### WORK TO COMPLETE
Pull out each line of the records that contains the string "comment", matching its uppercase and lowercase letters exactly.

※

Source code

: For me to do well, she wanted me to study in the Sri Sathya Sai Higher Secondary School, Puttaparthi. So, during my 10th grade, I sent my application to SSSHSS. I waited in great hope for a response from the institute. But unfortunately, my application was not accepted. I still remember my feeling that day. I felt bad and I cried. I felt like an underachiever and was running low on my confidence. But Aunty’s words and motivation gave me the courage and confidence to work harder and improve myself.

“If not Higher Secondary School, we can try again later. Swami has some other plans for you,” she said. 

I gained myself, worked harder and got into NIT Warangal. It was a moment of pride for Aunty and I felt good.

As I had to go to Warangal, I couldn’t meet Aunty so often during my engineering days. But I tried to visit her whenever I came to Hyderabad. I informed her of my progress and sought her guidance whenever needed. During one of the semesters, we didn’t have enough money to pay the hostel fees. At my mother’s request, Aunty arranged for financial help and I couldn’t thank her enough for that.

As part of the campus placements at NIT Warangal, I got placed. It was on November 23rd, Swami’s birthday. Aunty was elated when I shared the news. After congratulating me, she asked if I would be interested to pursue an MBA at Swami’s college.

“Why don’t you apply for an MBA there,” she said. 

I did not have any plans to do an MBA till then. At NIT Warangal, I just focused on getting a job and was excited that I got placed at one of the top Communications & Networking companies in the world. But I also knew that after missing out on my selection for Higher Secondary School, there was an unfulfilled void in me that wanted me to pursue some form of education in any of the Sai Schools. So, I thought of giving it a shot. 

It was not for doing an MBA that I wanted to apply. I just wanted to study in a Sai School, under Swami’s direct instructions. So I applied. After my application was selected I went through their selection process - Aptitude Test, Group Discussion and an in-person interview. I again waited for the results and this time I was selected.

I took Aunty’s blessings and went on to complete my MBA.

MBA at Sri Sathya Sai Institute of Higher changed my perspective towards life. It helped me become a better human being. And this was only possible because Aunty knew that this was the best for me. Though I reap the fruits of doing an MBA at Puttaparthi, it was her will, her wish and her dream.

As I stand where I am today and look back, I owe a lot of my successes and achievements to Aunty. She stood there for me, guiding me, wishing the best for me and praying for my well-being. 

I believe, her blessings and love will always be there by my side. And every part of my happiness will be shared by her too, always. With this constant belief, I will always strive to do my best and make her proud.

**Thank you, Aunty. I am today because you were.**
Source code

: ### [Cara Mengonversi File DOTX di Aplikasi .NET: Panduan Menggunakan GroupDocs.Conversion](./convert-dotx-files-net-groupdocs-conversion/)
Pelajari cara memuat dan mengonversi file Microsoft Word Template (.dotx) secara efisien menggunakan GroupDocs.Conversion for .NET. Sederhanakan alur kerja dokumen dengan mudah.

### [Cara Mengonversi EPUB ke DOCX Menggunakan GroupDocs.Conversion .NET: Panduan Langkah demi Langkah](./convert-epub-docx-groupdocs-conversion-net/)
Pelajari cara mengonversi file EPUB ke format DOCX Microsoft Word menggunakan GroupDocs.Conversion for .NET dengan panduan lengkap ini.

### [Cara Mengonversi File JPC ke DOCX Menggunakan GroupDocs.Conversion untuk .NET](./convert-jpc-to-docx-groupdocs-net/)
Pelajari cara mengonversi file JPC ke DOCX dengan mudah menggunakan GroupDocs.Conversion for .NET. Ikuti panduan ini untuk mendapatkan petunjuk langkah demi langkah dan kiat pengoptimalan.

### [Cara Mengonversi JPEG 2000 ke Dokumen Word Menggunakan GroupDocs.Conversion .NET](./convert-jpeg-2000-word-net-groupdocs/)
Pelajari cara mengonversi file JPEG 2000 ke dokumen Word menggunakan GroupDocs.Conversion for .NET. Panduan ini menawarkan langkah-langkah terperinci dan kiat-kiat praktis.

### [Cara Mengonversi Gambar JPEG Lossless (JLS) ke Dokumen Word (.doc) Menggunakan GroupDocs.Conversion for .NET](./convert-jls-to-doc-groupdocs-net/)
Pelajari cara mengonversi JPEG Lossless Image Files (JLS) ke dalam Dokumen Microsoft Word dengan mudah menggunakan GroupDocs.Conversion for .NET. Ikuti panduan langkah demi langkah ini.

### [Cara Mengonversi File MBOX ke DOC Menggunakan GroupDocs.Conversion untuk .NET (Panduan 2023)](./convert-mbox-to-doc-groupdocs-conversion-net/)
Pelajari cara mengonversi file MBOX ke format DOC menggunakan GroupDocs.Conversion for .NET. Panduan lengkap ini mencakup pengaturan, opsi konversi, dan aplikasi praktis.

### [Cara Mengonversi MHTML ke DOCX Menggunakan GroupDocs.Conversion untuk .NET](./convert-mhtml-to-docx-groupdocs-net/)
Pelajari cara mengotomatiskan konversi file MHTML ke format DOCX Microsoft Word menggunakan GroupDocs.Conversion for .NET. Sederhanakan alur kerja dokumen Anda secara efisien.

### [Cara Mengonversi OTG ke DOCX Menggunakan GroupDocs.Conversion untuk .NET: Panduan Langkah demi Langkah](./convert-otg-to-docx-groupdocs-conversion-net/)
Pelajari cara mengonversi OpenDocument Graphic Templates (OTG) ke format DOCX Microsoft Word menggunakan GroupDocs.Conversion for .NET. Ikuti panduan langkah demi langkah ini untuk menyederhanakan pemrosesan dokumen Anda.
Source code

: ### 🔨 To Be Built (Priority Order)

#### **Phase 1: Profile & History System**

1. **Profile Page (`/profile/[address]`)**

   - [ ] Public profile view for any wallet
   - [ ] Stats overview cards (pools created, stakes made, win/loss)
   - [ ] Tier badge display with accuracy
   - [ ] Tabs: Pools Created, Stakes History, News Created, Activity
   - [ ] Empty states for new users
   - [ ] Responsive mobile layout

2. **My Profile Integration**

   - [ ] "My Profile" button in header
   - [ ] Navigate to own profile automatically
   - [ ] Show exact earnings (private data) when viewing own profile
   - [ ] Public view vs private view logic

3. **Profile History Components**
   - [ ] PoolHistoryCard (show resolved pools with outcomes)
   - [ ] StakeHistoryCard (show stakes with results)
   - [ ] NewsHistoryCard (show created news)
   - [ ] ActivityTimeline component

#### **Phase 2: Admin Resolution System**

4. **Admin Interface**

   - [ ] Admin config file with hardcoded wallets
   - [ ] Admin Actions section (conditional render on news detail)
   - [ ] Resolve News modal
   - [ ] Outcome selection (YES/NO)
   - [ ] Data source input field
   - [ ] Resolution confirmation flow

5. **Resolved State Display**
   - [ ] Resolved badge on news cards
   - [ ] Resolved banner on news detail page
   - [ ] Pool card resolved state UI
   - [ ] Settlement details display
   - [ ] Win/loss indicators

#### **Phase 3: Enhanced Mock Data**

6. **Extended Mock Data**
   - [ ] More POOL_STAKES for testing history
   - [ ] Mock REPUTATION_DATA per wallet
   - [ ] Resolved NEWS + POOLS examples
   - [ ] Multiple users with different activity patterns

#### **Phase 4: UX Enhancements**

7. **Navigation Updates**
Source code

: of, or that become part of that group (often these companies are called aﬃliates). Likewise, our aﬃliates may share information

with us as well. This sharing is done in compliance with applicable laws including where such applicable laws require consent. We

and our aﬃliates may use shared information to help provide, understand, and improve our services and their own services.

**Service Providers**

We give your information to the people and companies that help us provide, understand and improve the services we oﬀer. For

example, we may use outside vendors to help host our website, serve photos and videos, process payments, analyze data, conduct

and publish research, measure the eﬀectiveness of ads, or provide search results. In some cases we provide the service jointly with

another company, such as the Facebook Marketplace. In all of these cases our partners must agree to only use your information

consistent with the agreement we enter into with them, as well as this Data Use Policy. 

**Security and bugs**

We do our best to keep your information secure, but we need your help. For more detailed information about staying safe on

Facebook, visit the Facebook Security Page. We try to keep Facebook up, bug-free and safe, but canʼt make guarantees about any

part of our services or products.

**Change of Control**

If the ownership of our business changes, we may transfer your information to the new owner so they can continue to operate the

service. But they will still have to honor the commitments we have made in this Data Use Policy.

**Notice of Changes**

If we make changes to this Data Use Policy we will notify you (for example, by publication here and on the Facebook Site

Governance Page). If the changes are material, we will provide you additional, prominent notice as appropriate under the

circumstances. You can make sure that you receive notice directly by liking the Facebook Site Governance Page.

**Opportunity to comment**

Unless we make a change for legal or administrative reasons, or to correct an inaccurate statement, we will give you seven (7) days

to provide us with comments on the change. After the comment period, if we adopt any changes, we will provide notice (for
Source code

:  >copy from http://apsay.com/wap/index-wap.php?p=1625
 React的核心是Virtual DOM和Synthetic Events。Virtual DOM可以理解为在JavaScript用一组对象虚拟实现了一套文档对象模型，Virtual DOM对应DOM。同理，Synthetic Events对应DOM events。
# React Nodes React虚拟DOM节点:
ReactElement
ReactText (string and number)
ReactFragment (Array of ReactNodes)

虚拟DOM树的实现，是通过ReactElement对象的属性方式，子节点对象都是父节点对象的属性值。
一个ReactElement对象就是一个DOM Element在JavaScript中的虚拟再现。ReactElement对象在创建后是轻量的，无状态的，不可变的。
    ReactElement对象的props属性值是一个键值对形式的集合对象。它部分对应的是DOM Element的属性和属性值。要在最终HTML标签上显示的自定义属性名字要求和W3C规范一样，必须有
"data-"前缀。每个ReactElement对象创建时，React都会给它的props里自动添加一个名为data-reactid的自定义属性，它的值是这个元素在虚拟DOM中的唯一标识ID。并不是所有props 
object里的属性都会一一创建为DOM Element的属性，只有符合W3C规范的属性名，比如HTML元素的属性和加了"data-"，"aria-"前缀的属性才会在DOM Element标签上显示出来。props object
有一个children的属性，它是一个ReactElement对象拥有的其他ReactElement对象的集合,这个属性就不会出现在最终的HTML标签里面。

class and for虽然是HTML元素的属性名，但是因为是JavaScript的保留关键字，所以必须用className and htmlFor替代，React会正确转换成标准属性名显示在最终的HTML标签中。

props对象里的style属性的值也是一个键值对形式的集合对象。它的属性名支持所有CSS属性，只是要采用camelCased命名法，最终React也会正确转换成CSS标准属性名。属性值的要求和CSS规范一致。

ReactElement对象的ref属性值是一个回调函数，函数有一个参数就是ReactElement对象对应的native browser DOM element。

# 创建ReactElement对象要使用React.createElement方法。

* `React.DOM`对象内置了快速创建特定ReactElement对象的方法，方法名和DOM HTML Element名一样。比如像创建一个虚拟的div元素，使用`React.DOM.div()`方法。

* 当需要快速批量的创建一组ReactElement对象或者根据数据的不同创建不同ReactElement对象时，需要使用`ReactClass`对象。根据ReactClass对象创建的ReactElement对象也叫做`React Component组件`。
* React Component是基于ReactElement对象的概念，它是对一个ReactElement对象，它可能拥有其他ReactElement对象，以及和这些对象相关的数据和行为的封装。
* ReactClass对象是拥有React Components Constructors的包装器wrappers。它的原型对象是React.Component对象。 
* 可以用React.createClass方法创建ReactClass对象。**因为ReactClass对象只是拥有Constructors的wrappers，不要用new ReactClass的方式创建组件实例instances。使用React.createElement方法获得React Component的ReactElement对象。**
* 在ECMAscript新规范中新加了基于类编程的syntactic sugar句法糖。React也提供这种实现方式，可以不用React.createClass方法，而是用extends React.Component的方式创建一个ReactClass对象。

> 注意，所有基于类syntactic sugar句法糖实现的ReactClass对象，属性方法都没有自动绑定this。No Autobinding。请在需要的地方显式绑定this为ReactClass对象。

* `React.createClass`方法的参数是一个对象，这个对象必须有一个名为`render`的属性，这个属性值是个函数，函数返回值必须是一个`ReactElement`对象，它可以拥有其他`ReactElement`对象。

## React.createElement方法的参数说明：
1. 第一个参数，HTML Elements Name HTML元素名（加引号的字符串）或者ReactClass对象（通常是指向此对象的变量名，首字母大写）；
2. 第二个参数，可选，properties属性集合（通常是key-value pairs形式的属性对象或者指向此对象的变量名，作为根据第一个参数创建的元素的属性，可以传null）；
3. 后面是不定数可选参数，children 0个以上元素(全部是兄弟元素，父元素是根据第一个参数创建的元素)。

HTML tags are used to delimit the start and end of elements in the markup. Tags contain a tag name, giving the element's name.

※

### OUTPUT OF THE EXERCISE
**Opportunity to comment**
to provide us with comments on the change. After the comment period, if we adopt any changes, we will provide notice (for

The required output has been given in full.